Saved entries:

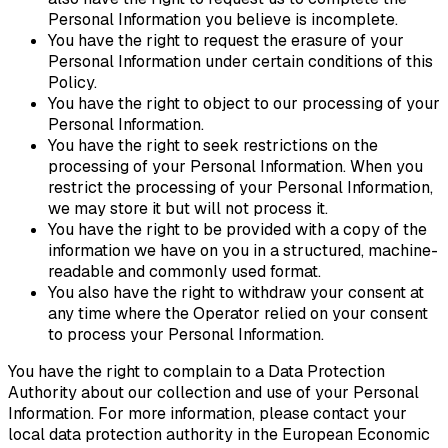
Personal Information you believe is incomplete.
You have the right to request the erasure of your
Personal Information under certain conditions of this
Policy.
You have the right to object to our processing of your
Personal Information.
You have the right to seek restrictions on the
processing of your Personal Information. When you
restrict the processing of your Personal Information,
we may store it but will not process it.
You have the right to be provided with a copy of the
information we have on you in a structured, machine-
readable and commonly used format.
You also have the right to withdraw your consent at
any time where the Operator relied on your consent
to process your Personal Information.
You have the right to complain to a Data Protection
Authority about our collection and use of your Personal
Information. For more information, please contact your
local data protection authority in the European Economic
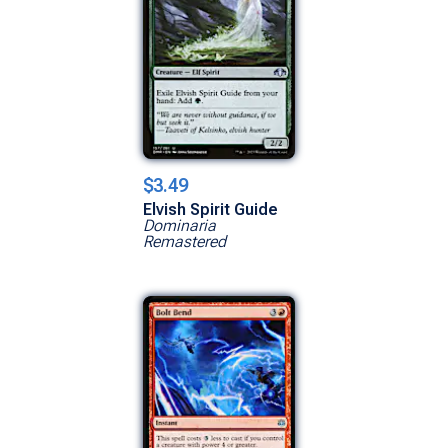
$3.49
Elvish Spirit Guide
Dominaria
Remastered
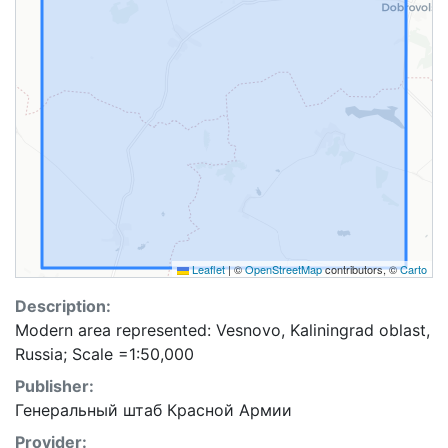
Leaflet
|
©
OpenStreetMap
contributors, ©
Carto
Description:
Modern area represented: Vesnovo, Kaliningrad oblast,
Russia; Scale =1:50,000
Publisher:
Генеральный штаб Красной Армии
Provider:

> [Problem to work on] Render the text of all the records above as a numbered list, one line per item, with blank lines omitted and the pictures left out.

> [Reply to the task]
1. Personal Information you believe is incomplete.
2. You have the right to request the erasure of your
3. Personal Information under certain conditions of this
4. Policy.
5. You have the right to object to our processing of your
6. Personal Information.
7. You have the right to seek restrictions on the
8. processing of your Personal Information. When you
9. restrict the processing of your Personal Information,
10. we may store it but will not process it.
11. You have the right to be provided with a copy of the
12. information we have on you in a structured, machine-
13. readable and commonly used format.
14. You also have the right to withdraw your consent at
15. any time where the Operator relied on your consent
16. to process your Personal Information.
17. You have the right to complain to a Data Protection
18. Authority about our collection and use of your Personal
19. Information. For more information, please contact your
20. local data protection authority in the European Economic
21. $3.49
22. Elvish Spirit Guide
23. Dominaria
24. Remastered
25. Leaflet
26. |
27. ©
28. OpenStreetMap
29. contributors, ©
30. Carto
31. Description:
32. Modern area represented: Vesnovo, Kaliningrad oblast,
33. Russia; Scale =1:50,000
34. Publisher:
35. Генеральный штаб Красной Армии
36. Provider:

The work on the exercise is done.